Engagement metrics include factors such as bounce rate, time on site and pages per session, as well as any additional click tracking events, form completions and other key on-site actions you may be measuring. If you’re reading this and thinking “we’re not measuring anything” you already have a problem. 

Every website, be it an ecommerce website or a simple brochure site has a purpose and that purpose should be measurable. For ecommerce it’s relatively easy, you’ll be measuring things like the number of transactions, revenue, average order value and so on. For brochure sites it may be a little less obvious, but things such as content downloads, form submissions or even minimum session durations for key content can all be valuable measures of success.

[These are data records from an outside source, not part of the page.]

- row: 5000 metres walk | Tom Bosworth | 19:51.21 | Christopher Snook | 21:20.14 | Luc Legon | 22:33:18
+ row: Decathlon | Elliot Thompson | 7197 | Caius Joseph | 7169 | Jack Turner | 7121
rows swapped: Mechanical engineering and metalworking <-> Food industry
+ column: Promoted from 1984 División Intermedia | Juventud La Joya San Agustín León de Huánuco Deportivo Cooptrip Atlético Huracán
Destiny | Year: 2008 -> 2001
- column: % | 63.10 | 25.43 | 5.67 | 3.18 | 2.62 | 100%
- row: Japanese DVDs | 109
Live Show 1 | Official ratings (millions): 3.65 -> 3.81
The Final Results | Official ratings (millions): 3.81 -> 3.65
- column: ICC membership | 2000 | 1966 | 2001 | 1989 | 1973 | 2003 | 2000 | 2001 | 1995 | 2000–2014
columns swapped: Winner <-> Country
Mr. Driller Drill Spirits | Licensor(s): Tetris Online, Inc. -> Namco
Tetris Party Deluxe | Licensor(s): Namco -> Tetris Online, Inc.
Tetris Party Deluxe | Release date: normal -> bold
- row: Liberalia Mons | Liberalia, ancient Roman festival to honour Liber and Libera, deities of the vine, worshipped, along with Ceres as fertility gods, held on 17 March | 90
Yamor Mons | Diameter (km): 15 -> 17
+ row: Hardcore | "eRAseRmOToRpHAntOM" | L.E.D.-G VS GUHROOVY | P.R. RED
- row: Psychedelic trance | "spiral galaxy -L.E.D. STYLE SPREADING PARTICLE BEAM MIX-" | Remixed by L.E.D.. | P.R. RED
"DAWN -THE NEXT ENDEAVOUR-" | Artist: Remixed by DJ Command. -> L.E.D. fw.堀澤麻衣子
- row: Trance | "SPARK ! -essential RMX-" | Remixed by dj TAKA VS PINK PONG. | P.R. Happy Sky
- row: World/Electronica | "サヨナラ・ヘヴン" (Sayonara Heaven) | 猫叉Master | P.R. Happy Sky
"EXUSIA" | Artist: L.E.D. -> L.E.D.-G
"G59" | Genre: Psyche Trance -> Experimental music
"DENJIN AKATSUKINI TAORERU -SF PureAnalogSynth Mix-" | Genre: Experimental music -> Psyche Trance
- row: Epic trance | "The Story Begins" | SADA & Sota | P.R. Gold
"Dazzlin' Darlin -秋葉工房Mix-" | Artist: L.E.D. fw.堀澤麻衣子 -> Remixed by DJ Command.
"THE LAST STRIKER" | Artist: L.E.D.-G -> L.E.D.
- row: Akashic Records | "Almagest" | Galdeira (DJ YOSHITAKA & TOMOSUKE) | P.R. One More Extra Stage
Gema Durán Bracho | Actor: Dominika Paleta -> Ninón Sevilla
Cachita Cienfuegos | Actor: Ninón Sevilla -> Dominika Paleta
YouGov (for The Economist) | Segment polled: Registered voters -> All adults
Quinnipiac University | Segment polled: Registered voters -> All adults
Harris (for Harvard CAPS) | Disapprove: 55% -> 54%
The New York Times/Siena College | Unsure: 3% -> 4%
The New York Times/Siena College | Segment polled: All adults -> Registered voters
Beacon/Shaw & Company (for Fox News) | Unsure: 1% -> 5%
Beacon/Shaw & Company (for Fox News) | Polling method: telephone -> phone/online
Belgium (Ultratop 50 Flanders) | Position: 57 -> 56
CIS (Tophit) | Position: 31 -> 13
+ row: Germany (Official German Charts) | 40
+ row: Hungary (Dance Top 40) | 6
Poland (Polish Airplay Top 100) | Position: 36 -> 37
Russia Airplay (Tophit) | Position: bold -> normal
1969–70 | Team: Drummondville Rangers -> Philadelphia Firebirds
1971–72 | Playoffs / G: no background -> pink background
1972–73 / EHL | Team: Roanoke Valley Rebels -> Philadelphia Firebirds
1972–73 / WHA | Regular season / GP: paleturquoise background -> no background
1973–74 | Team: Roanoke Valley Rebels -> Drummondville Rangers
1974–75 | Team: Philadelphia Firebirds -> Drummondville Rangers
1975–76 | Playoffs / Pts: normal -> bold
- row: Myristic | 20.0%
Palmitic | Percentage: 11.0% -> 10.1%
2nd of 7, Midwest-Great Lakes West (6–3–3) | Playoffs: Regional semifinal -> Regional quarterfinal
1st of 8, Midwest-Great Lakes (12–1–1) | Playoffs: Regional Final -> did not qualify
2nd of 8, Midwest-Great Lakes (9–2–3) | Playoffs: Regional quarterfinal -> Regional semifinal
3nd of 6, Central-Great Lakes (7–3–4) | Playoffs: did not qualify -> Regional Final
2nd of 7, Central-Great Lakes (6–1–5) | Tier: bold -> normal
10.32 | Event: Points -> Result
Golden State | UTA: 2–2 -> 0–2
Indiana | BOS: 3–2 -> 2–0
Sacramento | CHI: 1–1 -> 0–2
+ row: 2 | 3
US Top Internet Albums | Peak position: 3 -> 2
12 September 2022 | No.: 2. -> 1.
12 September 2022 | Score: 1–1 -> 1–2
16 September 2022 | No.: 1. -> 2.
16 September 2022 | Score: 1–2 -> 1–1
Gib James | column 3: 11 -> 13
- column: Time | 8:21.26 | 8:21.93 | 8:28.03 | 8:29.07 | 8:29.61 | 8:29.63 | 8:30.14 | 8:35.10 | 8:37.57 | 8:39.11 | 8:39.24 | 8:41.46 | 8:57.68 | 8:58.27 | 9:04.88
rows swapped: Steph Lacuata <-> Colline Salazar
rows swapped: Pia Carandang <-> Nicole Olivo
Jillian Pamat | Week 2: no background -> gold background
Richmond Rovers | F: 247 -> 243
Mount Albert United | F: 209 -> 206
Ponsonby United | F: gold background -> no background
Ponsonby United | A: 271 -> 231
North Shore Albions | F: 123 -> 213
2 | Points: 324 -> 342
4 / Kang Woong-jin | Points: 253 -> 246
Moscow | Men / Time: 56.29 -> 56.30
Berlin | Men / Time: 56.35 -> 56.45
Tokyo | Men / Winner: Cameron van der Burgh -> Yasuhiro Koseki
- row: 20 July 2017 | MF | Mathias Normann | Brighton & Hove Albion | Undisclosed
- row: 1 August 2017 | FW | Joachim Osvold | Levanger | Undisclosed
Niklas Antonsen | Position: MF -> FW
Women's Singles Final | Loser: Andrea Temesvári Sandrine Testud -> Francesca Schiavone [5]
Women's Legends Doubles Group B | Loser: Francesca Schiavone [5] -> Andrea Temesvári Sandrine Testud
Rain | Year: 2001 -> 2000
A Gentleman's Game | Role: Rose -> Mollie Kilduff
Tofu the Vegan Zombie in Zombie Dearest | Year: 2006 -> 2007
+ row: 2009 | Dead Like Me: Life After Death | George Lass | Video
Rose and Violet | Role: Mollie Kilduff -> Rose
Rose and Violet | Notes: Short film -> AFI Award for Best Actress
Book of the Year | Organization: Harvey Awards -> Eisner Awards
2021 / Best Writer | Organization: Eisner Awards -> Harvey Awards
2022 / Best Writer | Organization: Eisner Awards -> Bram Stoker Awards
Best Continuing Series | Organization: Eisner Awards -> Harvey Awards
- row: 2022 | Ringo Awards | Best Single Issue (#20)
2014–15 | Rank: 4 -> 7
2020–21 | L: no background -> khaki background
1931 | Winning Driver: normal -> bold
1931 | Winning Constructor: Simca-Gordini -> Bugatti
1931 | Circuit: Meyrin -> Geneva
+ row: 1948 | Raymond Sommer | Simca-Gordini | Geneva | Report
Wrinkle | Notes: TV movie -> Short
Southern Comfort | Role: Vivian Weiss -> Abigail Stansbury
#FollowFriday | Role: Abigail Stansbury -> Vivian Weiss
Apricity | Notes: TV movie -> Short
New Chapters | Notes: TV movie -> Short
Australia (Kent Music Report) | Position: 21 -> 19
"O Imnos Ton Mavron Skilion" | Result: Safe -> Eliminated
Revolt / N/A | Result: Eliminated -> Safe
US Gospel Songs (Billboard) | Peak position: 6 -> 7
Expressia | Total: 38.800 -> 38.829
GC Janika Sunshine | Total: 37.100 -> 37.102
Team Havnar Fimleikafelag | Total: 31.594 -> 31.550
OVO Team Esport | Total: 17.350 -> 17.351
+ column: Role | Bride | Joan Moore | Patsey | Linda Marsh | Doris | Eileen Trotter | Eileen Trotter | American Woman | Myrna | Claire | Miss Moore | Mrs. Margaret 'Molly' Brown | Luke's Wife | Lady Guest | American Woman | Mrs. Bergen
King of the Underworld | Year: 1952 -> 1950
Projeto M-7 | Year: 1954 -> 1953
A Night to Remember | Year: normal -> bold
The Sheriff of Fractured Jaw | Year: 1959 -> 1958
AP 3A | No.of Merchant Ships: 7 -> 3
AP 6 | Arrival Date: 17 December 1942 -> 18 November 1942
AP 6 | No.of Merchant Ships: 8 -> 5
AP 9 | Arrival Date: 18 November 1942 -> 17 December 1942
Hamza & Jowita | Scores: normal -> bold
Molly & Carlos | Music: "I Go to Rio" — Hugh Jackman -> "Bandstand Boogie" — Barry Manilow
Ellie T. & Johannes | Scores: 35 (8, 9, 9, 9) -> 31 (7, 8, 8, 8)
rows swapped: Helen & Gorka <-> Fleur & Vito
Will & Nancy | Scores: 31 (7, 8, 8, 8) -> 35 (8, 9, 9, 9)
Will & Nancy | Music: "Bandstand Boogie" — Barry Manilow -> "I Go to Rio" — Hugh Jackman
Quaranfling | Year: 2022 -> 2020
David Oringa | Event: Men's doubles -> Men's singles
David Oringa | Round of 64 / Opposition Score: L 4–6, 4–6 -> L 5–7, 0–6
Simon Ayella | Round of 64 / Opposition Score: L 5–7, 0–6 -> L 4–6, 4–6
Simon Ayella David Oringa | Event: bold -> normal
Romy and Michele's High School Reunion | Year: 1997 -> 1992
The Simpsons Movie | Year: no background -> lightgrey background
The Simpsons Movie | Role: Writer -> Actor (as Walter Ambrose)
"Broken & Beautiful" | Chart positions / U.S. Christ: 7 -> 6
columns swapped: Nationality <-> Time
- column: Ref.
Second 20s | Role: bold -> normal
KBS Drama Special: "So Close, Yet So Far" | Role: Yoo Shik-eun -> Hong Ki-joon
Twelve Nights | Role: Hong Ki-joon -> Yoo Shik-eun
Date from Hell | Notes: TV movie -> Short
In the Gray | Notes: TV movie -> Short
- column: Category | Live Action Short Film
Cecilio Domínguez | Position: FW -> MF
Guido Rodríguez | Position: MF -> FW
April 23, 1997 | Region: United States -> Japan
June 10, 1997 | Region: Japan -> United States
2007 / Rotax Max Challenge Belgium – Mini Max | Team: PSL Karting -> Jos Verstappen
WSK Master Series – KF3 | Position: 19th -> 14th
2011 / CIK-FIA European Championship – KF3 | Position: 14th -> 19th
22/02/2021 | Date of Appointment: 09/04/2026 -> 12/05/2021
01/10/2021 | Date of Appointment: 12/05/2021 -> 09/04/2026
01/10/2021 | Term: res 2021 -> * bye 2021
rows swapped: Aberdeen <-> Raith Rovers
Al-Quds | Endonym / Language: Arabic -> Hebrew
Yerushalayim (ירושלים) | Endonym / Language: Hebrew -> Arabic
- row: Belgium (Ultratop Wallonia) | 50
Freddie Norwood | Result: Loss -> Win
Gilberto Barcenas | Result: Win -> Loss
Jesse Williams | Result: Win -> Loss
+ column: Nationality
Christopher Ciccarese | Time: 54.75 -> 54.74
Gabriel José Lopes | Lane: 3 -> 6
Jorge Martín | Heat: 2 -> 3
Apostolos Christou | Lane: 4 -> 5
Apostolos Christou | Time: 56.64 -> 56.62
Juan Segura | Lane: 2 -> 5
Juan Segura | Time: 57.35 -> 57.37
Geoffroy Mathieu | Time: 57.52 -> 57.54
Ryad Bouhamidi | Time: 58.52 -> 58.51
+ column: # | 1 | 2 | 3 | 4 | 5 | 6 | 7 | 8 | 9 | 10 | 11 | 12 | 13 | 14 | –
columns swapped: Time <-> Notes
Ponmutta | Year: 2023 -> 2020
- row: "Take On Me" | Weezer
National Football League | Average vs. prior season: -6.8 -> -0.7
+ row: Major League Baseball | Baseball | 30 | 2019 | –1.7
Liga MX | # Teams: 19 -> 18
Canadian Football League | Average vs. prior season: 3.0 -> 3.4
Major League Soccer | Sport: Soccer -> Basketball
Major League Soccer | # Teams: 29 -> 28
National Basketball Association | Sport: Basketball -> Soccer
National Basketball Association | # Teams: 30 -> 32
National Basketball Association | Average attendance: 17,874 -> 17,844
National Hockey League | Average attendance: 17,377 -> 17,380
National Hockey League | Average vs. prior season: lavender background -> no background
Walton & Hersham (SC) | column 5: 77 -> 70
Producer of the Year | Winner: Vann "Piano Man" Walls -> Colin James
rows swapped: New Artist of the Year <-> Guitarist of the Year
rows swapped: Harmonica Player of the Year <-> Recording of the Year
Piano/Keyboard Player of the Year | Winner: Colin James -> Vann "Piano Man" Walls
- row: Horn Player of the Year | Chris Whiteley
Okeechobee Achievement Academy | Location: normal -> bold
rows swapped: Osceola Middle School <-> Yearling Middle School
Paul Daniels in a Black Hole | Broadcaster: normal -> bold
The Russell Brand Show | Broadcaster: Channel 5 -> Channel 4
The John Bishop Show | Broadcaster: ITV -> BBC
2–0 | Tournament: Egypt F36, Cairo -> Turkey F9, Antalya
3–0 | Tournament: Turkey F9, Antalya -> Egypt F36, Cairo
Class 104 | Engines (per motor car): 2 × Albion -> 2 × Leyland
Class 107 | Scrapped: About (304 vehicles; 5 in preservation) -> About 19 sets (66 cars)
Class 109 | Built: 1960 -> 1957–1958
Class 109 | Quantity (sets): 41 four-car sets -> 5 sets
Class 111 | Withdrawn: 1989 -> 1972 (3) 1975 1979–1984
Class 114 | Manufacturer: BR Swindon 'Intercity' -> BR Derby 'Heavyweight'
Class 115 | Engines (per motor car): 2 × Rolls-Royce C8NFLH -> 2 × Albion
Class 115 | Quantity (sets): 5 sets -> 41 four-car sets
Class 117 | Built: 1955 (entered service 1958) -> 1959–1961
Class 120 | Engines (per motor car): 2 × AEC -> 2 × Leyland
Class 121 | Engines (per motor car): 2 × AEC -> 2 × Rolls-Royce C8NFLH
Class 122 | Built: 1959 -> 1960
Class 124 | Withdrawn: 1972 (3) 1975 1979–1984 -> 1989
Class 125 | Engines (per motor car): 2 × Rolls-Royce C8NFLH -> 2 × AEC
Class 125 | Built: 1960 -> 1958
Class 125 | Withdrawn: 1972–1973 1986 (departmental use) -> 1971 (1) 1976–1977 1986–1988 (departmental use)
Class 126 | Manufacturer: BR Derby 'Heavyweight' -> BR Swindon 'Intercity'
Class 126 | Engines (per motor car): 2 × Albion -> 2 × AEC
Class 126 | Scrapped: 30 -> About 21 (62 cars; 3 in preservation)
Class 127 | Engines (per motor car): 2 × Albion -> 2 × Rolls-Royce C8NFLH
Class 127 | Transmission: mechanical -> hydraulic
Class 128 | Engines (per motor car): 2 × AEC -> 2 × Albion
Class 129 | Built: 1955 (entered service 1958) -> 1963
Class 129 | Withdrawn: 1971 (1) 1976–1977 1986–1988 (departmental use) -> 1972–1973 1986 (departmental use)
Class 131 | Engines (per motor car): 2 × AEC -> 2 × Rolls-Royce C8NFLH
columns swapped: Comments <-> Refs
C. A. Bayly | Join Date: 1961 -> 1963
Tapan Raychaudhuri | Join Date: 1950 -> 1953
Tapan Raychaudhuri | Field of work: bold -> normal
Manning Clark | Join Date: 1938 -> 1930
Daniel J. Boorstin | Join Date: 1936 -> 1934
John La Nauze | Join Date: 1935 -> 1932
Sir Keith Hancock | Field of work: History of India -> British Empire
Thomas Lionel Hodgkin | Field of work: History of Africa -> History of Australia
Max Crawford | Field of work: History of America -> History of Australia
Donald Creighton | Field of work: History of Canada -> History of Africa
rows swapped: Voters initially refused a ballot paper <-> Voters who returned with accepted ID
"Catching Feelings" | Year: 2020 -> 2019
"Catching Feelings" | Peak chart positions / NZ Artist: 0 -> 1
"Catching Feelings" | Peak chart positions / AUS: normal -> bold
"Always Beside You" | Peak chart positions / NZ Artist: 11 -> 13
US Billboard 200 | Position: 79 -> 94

Engagement data gives the greatest indication of how successfully your marketing activities are being tailored and targeted to your audiences and how successfully your website is at meeting the needs of those audiences and supporting the end goals of your business.

 

Usability and user experience

Usability (or user experience (UX)) is an important aspect of a website’s performance in its own right, but it is also an important factor for search engine optimisation and conversion rate optimisation too. PageSpeed is a good example of a metric that straddles both SEO and UX in terms of where it has an impact. A review of your website’s usability should consider things like how well the website matches real-world conventions, errors with functionality and how well the website minimises users’ memory load. For an even more comprehensive list of usability considerations, please read Jakob Neilsen’s 10 General Principles for Interaction Design.

 

Ranking positions

Keyword ranking positions are vital for understanding your business’s visibility on search engine results pages and therefore it’s capacity to drive traffic from organic search. It will also give an indication of how well optimised your website is from an on-page SEO or content point of view, which will complement technical SEO recommendations in order to create a robust overall strategy.

 

The best bit: actions and recommendations

All that being said, everything we have discussed up to now is essentially just data that can be gathered if you have access to the right tools. What really makes an audit a truly valuable working document is a list of actions and recommendations drawn as a result of analysing all that data. This is also where the knowledge and expertise of the person doing your audit is really brought to bear and ultimately, this is what you’re paying for. Anyone can go on a data gathering exercise but only digital experts can turn that data into meaningful directions. This expertise and resulting actions and recommendations are the point of a website audit.